Background: Renal dysfunction confers a grave prognosis for patients with congestive heart failure (CHF); even small increases in plasma creatinine are associated with excess mortality. Little, however, is known about prognostic indices and outcome in patients with CHF who (sub-)acutely progress to dialysis dependency.
Design and setting: We evaluated prognostic indices in a retrospective cohort analysis of non-critically ill patients with CHF who (sub-)acutely progressed to dialysis-dependent renal failure.
Patients and methods: 46 patients (95% ischemic cardiomyopathy) with CHF (NYHA III-IV) with dialysis-dependent renal failure (acute and acute-to-chronic renal failure) were analyzed. Demographic factors and patient characteristics, of cardiac function parameters and renal parameters were recorded longitudinally.
Main results: CHF patients progressing to dialysis- dependent renal failure had a grave prognosis: median survival time was 95 days, mean survival 444 days. None of the known factors except age was associated with a worse outcome in CHF patients. LV/RV dysfunction, high plasma NT-pro-BNP, C-reactive protein, low albumin and body-mass index did not turn out to be prognostic indicators.
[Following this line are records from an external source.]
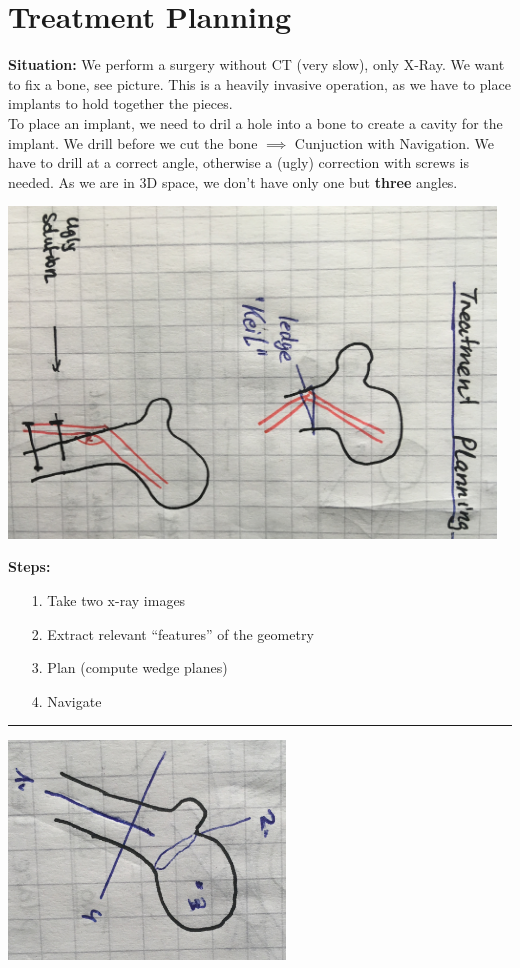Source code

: \documentclass{exerciseBlue}
\begin{document}
\section{Treatment Planning}
\textbf{Situation:} We perform a surgery without CT (very slow), only X-Ray. We want to fix a bone, see picture. This is a heavily invasive operation, as we have to place implants to hold together the pieces. \\
To place an implant, we need to dril a hole into a bone to create a cavity for the implant. We drill before we cut the bone $\implies$ Cunjuction with Navigation. We have to drill at a correct angle, otherwise a (ugly) correction with screws is needed. As we are in 3D space, we don't have only one but \textbf{three} angles.\\
\begin{center}
	\includegraphics[height = 8.8cm]{Images/TreatmentPlanning1}
\end{center}
\textbf{Steps:}
\begin{enumerate}
	\item[1.] Take two x-ray images
	\item[2.] Extract relevant ``features'' of the geometry
	\item[3.] Plan (compute wedge planes)
	\item[4.] Navigate
\end{enumerate}
\noindent\rule{\textwidth}{0.3pt}
\begin{center}
	\includegraphics[height = 5.8cm]{Images/Femur}
\end{center}
\end{document}
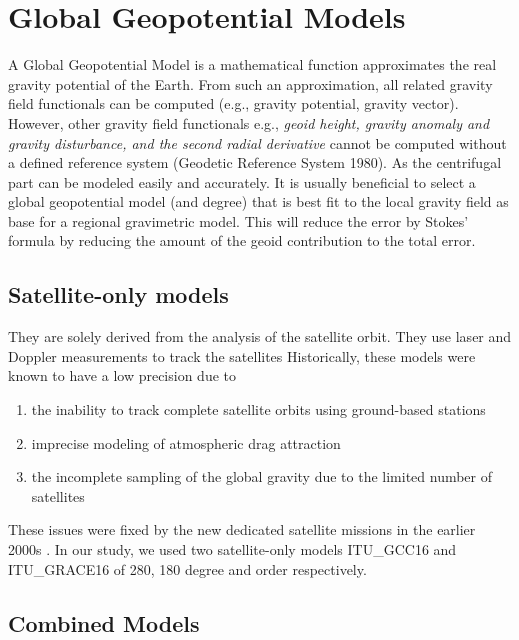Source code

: \section{Global Geopotential Models}

A Global Geopotential Model is a mathematical function approximates the real gravity potential of the Earth. From such an approximation, all related gravity field functionals can be computed (e.g., gravity potential, gravity vector). However, other gravity field functionals e.g., \textit{geoid height, gravity anomaly and gravity disturbance, and the second radial derivative} cannot be computed without a defined reference system (Geodetic Reference System 1980). As the centrifugal part can be modeled easily and accurately. It is usually beneficial to select a global geopotential model (and degree) that is best fit to the local gravity field as base for a regional gravimetric model. This will reduce the error by Stokes' formula by reducing the amount of the geoid contribution to the total error.

\subsection{Satellite-only models} 
They are solely derived from the analysis of the satellite orbit. They use laser and Doppler measurements to track the satellites \cite{goce_sp123} Historically, these models were known to have a low precision due to

\begin{enumerate}
	\item the inability to track complete satellite orbits using ground-based stations
	\item imprecise modeling of atmospheric drag attraction
	\item the incomplete sampling of the global gravity due to the limited number of satellites
\end{enumerate}
 
 
 These issues were fixed by the new dedicated satellite missions in the earlier 2000s \cite{rummel}. In our study, we used two satellite-only models ITU\_GCC16 and ITU\_GRACE16 of 280, 180 degree and order respectively. 
 
 \subsection{Combined Models}
 
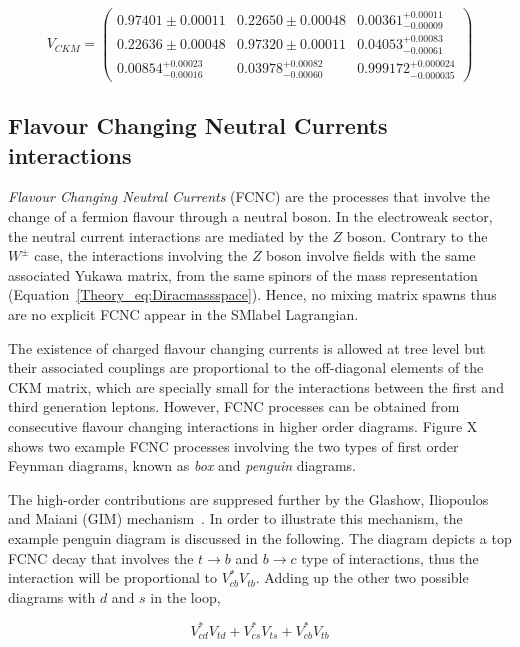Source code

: \begin{equation}
        V_{CKM}= \begin{pmatrix} 0.97401 \pm 0.00011 & 0.22650 \pm 0.00048 & 0.00361^{+0.00011}_{-0.00009} \\ 0.22636 \pm 0.00048 & 0.97320 \pm 0.00011 & 0.04053^{+0.00083}_{-0.00061} \\ 0.00854^{+0.00023}_{-0.00016} & 0.03978^{+0.00082}_{-0.00060} & 0.999172^{+0.000024}_{-0.000035} \end{pmatrix}
\end{equation}

\subsection{Flavour Changing Neutral Currents interactions}
\label{Theory_SMsubsec:FCNC}
\textit{Flavour Changing Neutral Currents} (FCNC) are the processes that involve the change of a fermion flavour through a neutral boson. In the electroweak sector, the neutral current interactions are mediated by the $Z$ boson. Contrary to the $W^\pm$ case, the interactions involving the $Z$ boson involve fields with the same associated Yukawa matrix, from the same spinors of the mass representation (Equation~\ref{Theory_eq:Diracmassspace}). Hence, no mixing matrix spawns thus are no explicit FCNC appear in the \acrshort{SMlabel} Lagrangian.

The existence of charged flavour changing currents is allowed at tree level but their associated couplings are proportional to the off-diagonal elements of the CKM matrix, which are specially small for the interactions between the first and third generation leptons. However, FCNC processes can be obtained from consecutive flavour changing interactions in higher order diagrams. Figure X shows two example FCNC processes involving the two types of first order Feynman diagrams, known as \textit{box} and \textit{penguin} diagrams.

The high-order contributions are suppresed further by the Glashow, Iliopoulos and Maiani (GIM) mechanism~\cite{PhysRevD.2.1285}. In order to illustrate this mechanism, the example penguin diagram is discussed in the following. The diagram depicts a top FCNC decay that involves the $t\to b$ and $b\to c$ type of interactions, thus the interaction will be proportional to $V_{cb}^*V_{tb}$. Adding up the other two possible diagrams with $d$ and $s$ in the loop, 

\begin{equation}
    V_{cd}^*V_{td}+V_{cs}^*V_{ts}+V_{cb}^*V_{tb}
\end{equation}

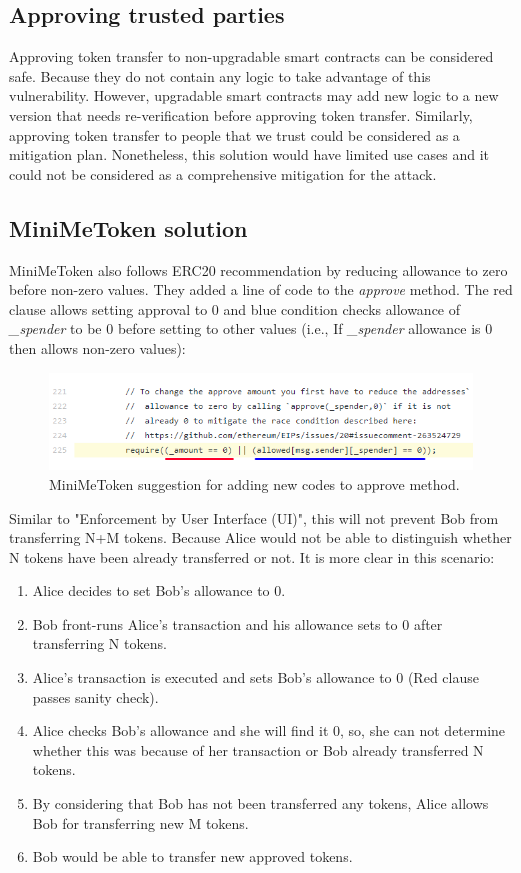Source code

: \subsection{Approving trusted parties}
Approving token transfer to non-upgradable smart contracts can be considered safe. Because they do not contain any logic to take advantage of this vulnerability. However, upgradable smart contracts may add new logic to a new version that needs re-verification before approving token transfer. Similarly, approving token transfer to people that we trust could be considered as a mitigation plan. Nonetheless, this solution would have limited use cases and it could not be considered as a comprehensive mitigation for the attack.

\subsection{MiniMeToken solution}
MiniMeToken\cite{Ref15} also follows ERC20 recommendation by reducing allowance to zero before non-zero values. They added a line of code to the \textit{approve} method. The red clause allows setting approval to 0 and blue condition checks allowance of \textit{\_spender} to be 0 before setting to other values (i.e., If \textit{\_spender} allowance is 0 then allows non-zero values):
\begin{figure}[H]
	\centering
	\includegraphics[width=1.0\linewidth]{figures/multiple_withdrawal_06.png}
	\caption{MiniMeToken suggestion for adding new codes to approve method.}
\end{figure}
\noindent Similar to "Enforcement by User Interface (UI)", this will not prevent Bob from transferring N+M tokens. Because Alice would not be able to distinguish whether N tokens have been already transferred or not. It is more clear in this scenario:
\begin{enumerate}
	\item Alice decides to set Bob’s allowance to 0.
	\item Bob front-runs Alice’s transaction and his allowance sets to 0 after transferring N tokens.
	\item Alice’s transaction is executed and sets Bob’s allowance to 0 (Red clause passes sanity check).
	\item Alice checks Bob’s allowance and she will find it 0, so, she can not determine whether this was because of her transaction or Bob already transferred N tokens.
	\item By considering that Bob has not been transferred any tokens, Alice allows Bob for transferring new M tokens.
	\item Bob would be able to transfer new approved tokens.
\end{enumerate}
The only factors indicating improved survival were recovery of renal function and low hemoglobin.
Conclusion: Non-critically ill CHF patients with (sub-)acute renal dysfunction progressing to dialysis dependency have a grave prognosis. Renal failure itself had such a strong prognostic impact that conventional factors such as poor myocardial function or inflammation were concealed. Recovery of renal function and, surprisingly, anemia were beneficial factors. Alternative treatment strategies must be designed to improve the devastating prognosis for this special subset of patients with CHF.